== WHAT TO WORK ON ==
From the line containing "X196000000Y-50000000D02*" to the end of the records, print every line exactly, both ends included, and leave out the pictures.

[PROVIDED MATERIAL Boundary: Start]

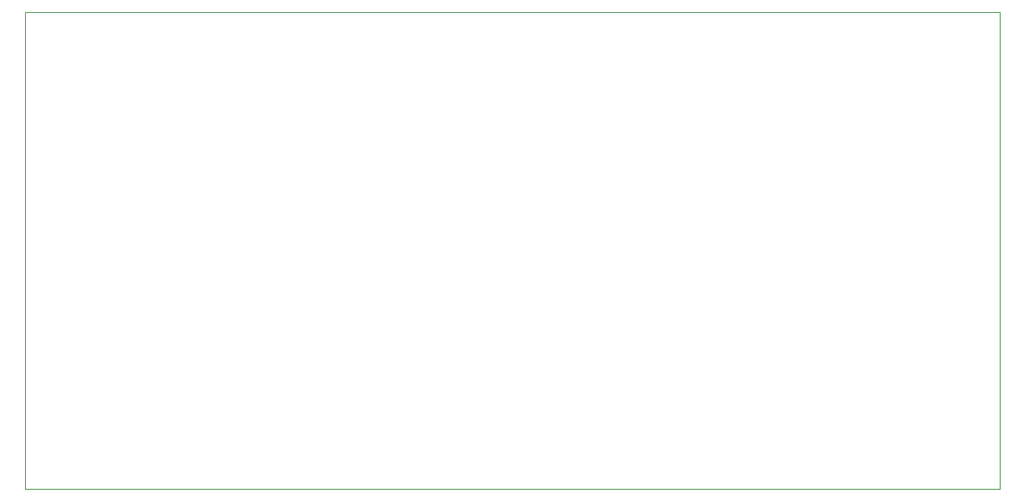
<source format=gm1>
G04 #@! TF.FileFunction,Profile,NP*
%FSLAX46Y46*%
G04 Gerber Fmt 4.6, Leading zero omitted, Abs format (unit mm)*
G04 Created by KiCad (PCBNEW 4.0.6) date Saturday, April 28, 2018 'AMt' 01:11:43 AM*
%MOMM*%
%LPD*%
G01*
G04 APERTURE LIST*
%ADD10C,0.100000*%
G04 APERTURE END LIST*
D10*
X196000000Y-50000000D02*
X93800000Y-50000000D01*
X196000000Y-100000000D02*
X196000000Y-50000000D01*
X93800000Y-100000000D02*
X196000000Y-100000000D01*
X93800000Y-50000000D02*
X93800000Y-100000000D01*
M02*

</source>
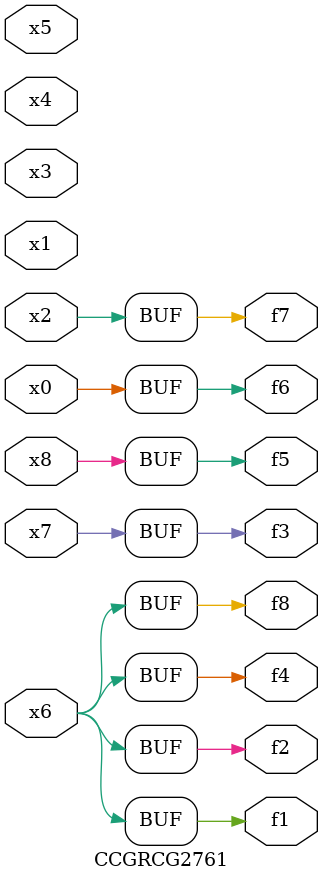
<source format=v>
module CCGRCG2761(
	input x0, x1, x2, x3, x4, x5, x6, x7, x8,
	output f1, f2, f3, f4, f5, f6, f7, f8
);
	assign f1 = x6;
	assign f2 = x6;
	assign f3 = x7;
	assign f4 = x6;
	assign f5 = x8;
	assign f6 = x0;
	assign f7 = x2;
	assign f8 = x6;
endmodule

</source>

[PROVIDED MATERIAL Boundary: End]

== WORKED SOLUTION ==
X196000000Y-50000000D02*
X93800000Y-50000000D01*
X196000000Y-100000000D02*
X196000000Y-50000000D01*
X93800000Y-100000000D02*
X196000000Y-100000000D01*
X93800000Y-50000000D02*
X93800000Y-100000000D01*
M02*

</source>
<source format=v>
module CCGRCG2761(
	input x0, x1, x2, x3, x4, x5, x6, x7, x8,
	output f1, f2, f3, f4, f5, f6, f7, f8
);
	assign f1 = x6;
	assign f2 = x6;
	assign f3 = x7;
	assign f4 = x6;
	assign f5 = x8;
	assign f6 = x0;
	assign f7 = x2;
	assign f8 = x6;
endmodule

</source>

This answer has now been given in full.